--- Supplied data Enclosed Below ---

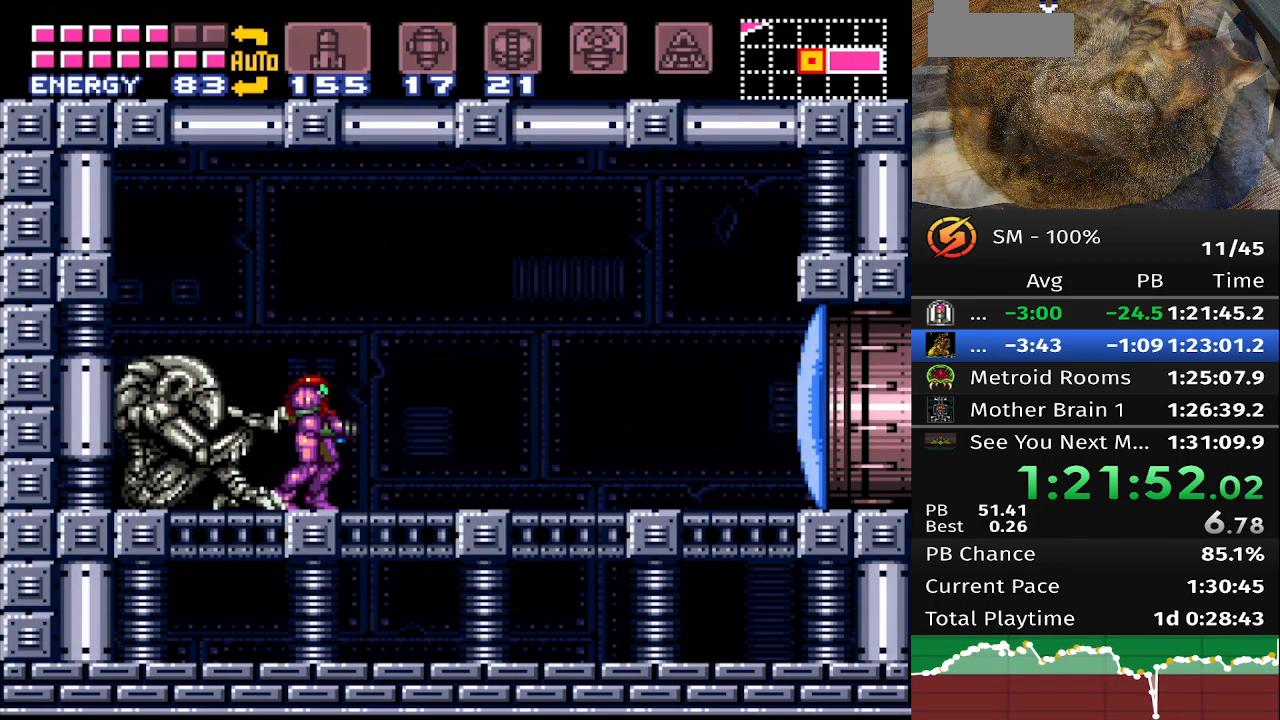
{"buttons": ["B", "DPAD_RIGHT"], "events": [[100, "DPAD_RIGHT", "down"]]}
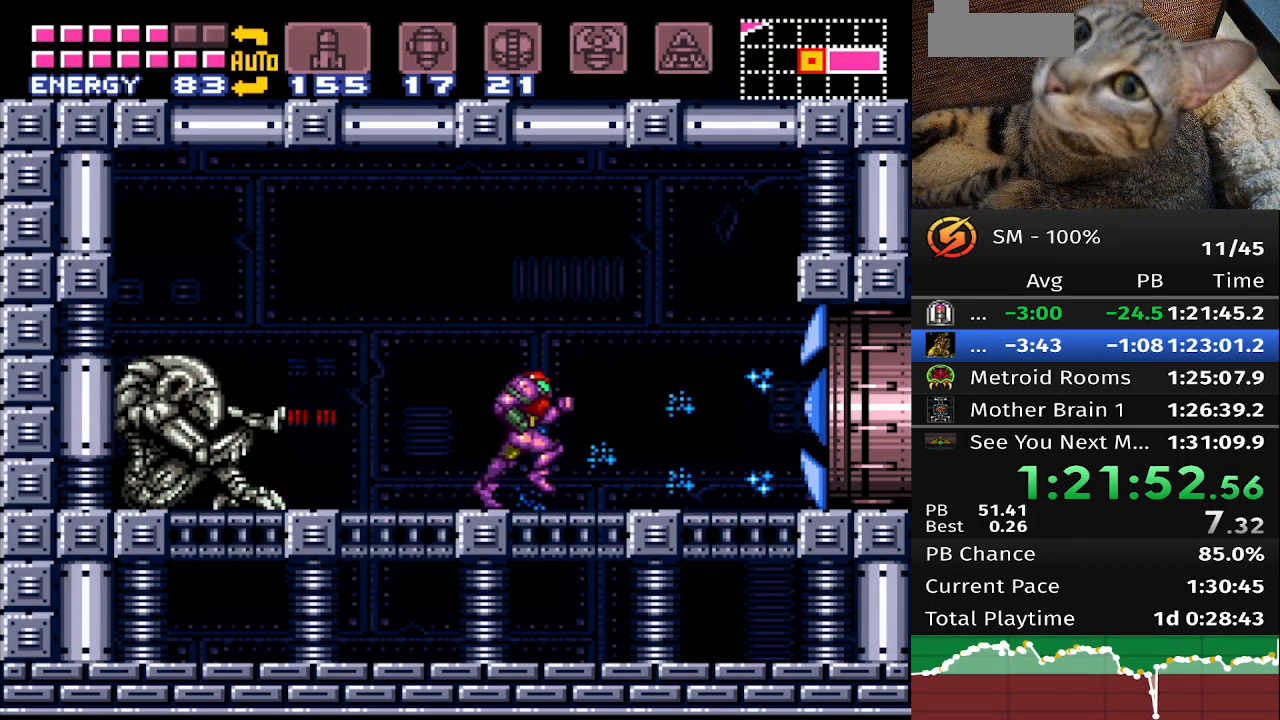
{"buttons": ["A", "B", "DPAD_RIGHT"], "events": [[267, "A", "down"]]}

--- End of Enclosed Supplied data ---
--- Supplied data Enclosed Below ---

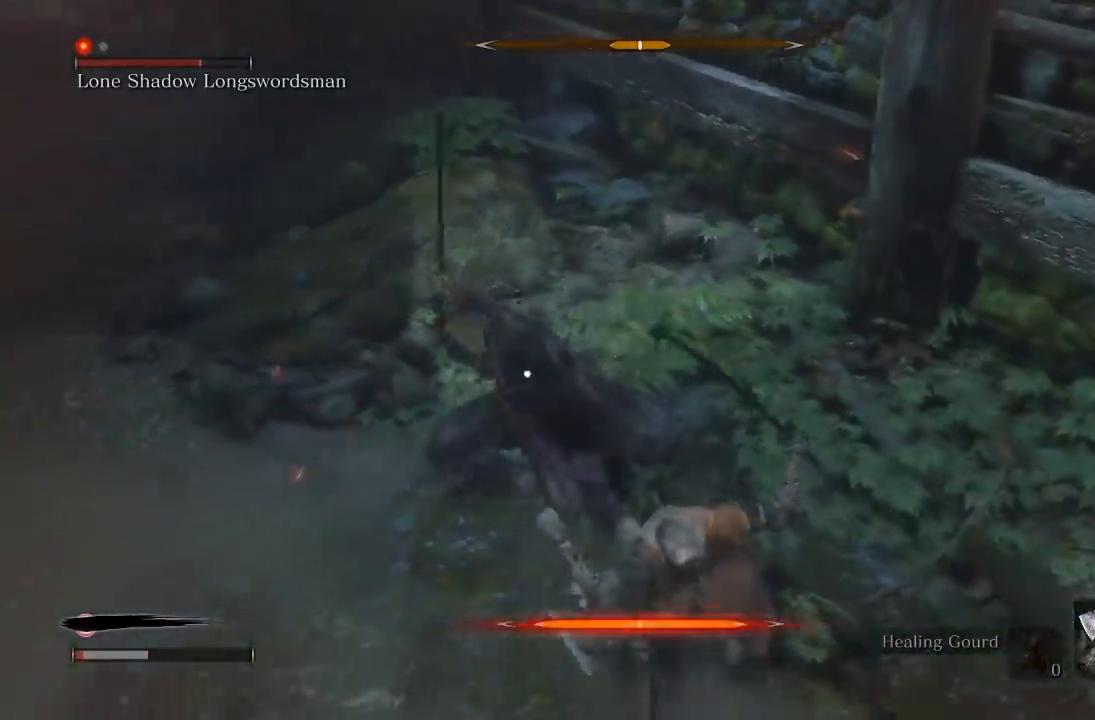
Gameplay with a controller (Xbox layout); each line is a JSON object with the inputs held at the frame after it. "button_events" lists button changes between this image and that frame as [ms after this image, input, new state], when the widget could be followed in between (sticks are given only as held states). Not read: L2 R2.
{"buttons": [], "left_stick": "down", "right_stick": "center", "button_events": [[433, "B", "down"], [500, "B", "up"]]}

--- End of Enclosed Supplied data ---
--- Supplied data Enclosed Below ---

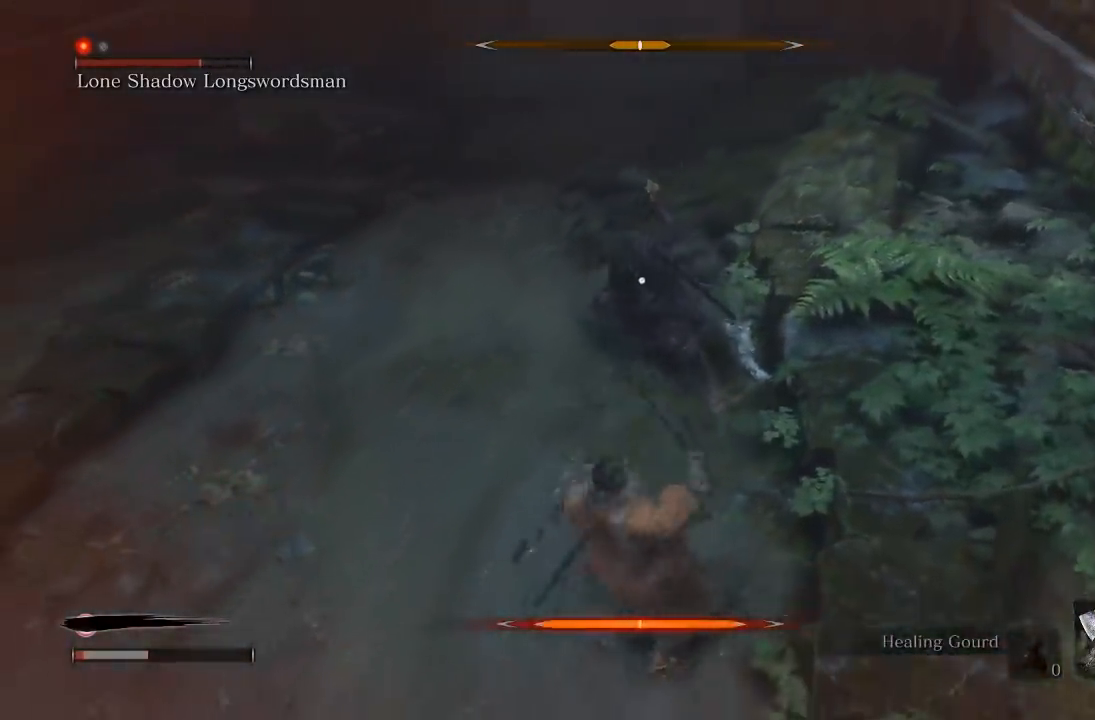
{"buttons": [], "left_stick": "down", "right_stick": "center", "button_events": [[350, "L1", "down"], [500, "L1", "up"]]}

--- End of Enclosed Supplied data ---

Each line in the listing that contains "buttons" should be returned.

● **The answer**
{"buttons": ["B", "DPAD_RIGHT"], "events": [[100, "DPAD_RIGHT", "down"]]}
{"buttons": ["A", "B", "DPAD_RIGHT"], "events": [[267, "A", "down"]]}
{"buttons": [], "left_stick": "down", "right_stick": "center", "button_events": [[433, "B", "down"], [500, "B", "up"]]}
{"buttons": [], "left_stick": "down", "right_stick": "center", "button_events": [[350, "L1", "down"], [500, "L1", "up"]]}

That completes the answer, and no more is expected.